The last paragraph of Salvation on Sand Mountain is so beautiful that I cried when I read it aloud to Porpoise. While driving through his childhood neighborhood, Covington remembers how his father used to call him in for dinner. Rather than shouting his name or banging a dinner bell, his father would come to find him. “This is how he got me to come home,” Covington writes. “He came to the place I was before he called my name.”

Ooh. Shivers.

So maybe that has something to do with religion and regionalism, as well as Incarnation. God comes to the place we are, to our particular circumstances, before calling our name. And the South (at least for writers of the previous generation—it may now be changing) has a shared history of defeat (a necessary defeat) and post-Civil War poverty. Flannery O’Connor believed that the South was “Christ-haunted,” and that it was “traditionally opposed to the idea of Enlightenment perfectibility” that characterized the Northern states. Southerners shared “a distrust of the abstract, a sense of human dependence on the grace of God, and a knowledge that evil is not simply a problem to be solved, but a mystery to be endured.” So if there’s something distinctive about Southern Christianity, it may be because God, respecting the particular experience of Southerners, self-reveals in ways that appeal to them.

As I said, though, I believe that the South O’Connor observed is changing, at least to some degree, due to the universalizing influence of various media.
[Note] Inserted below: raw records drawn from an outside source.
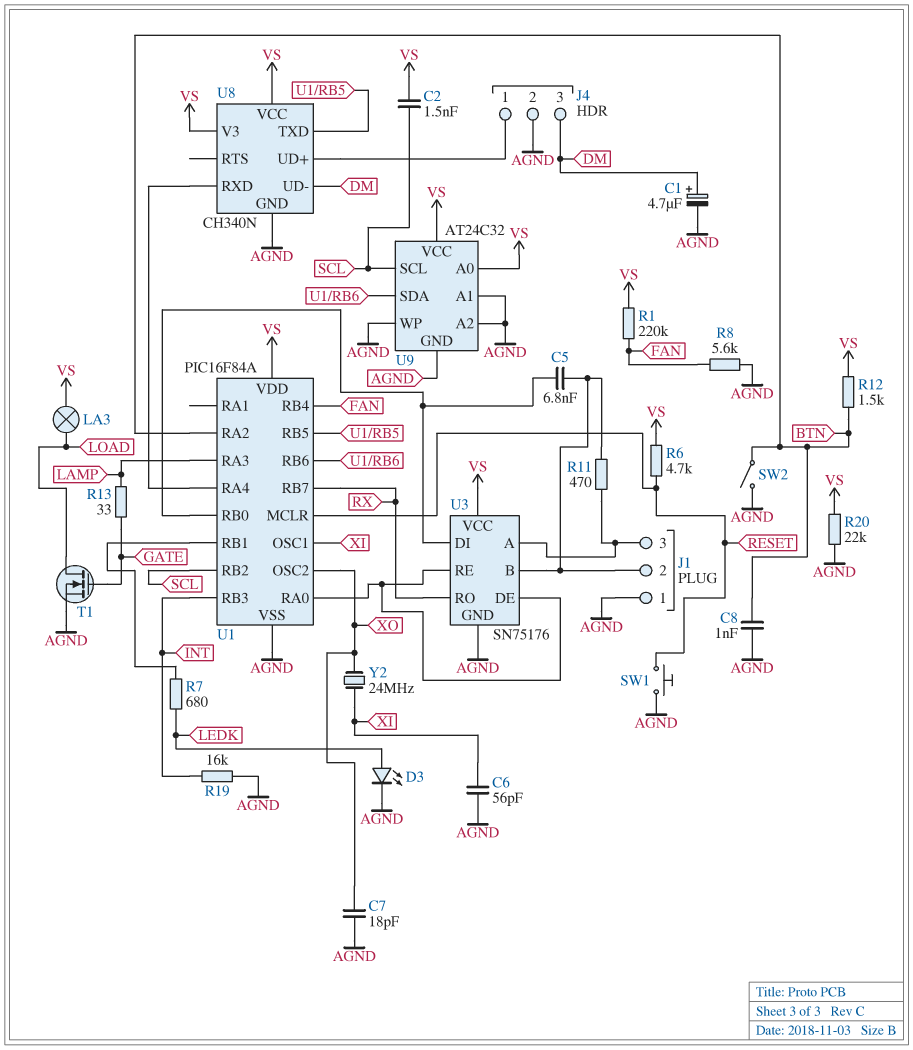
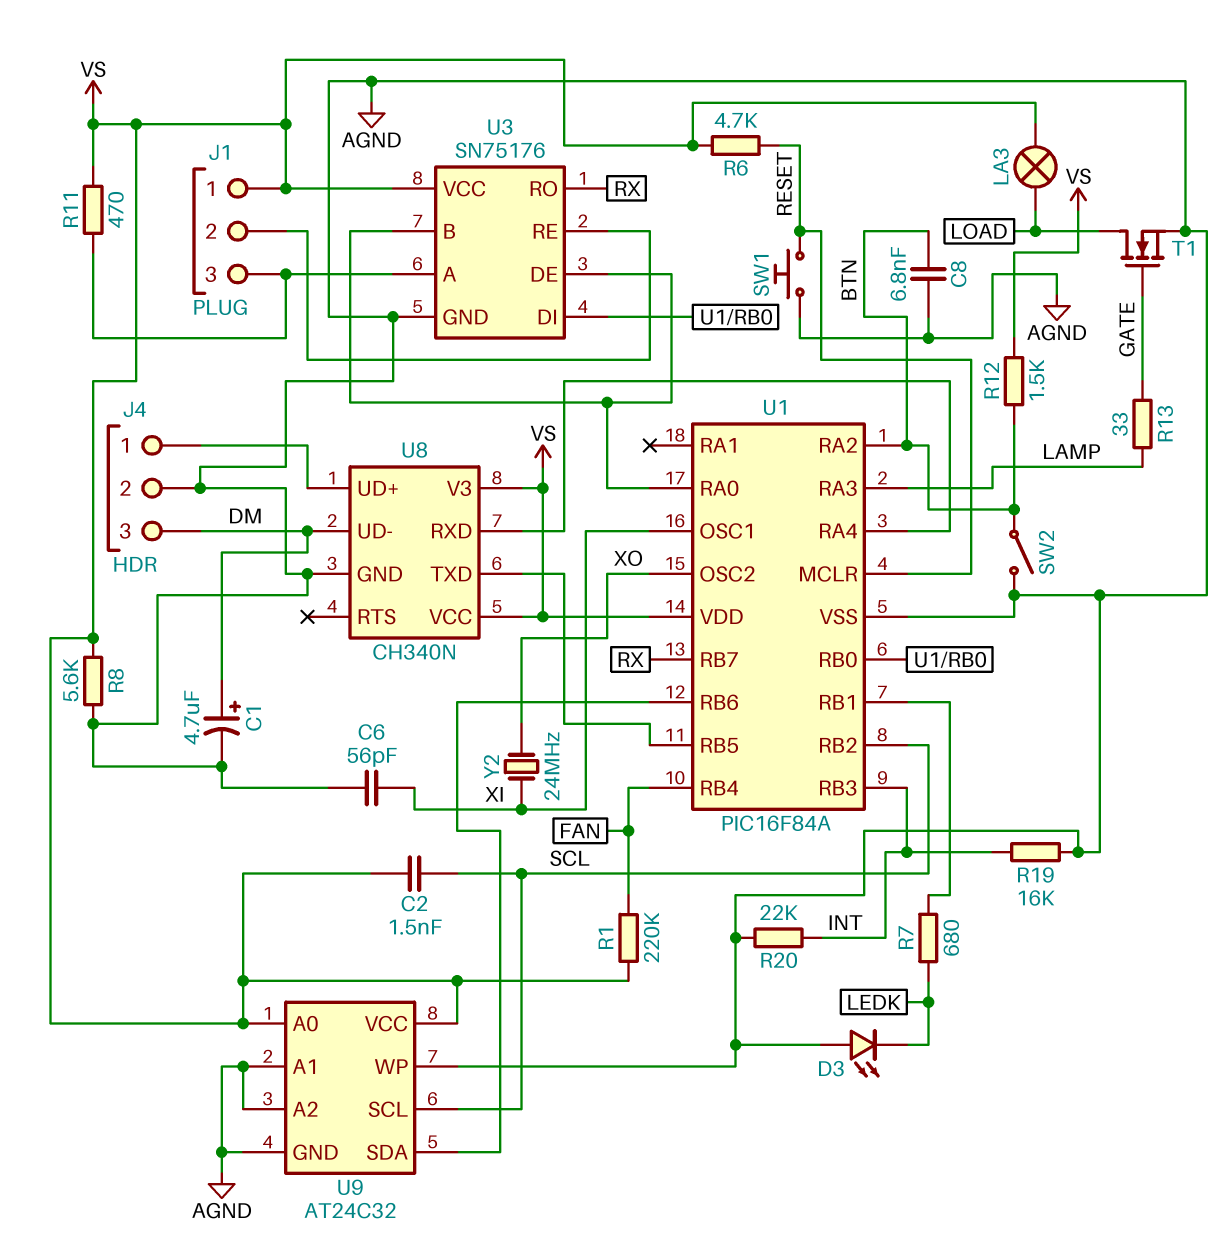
C5: 6.8nF (J1/2, U1/RB0) -> none
C7: 18pF (AGND, XO) -> none
C8: 1nF (AGND, BTN) -> 6.8nF (AGND, BTN)
D3: LED (A LEDK, K AGND) -> LED (A AGND, K LEDK)
J1 pin 1: AGND -> VS
R8: 5.6k (AGND, FAN) -> 5.6k (AGND, VS)
R11: 470 (J1/2, J1/3) -> 470 (J1/3, VS)
R20: 22k (AGND, VS) -> 22k (AGND, INT)
U3 pin B: J1/2 -> U1/RA0
U3 pin RE: U1/RA0 -> J1/2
Having grown up in pre-Internet Arkansas, I’m now shocked when I return home for a visit and discover that Arkansan churches are singing the same songs, reading the same Rick Warren books, and preaching the same politics that evangelicals across the U.S. are. The evangelical subculture sometimes seems so monolithic. Maybe that’s why I find tales of quirky faith so refreshing. But, God being God, there are no doubt ways that he’ll reveal himself through the particular, peculiar circumstances of today’s strangely universal evangelicalism.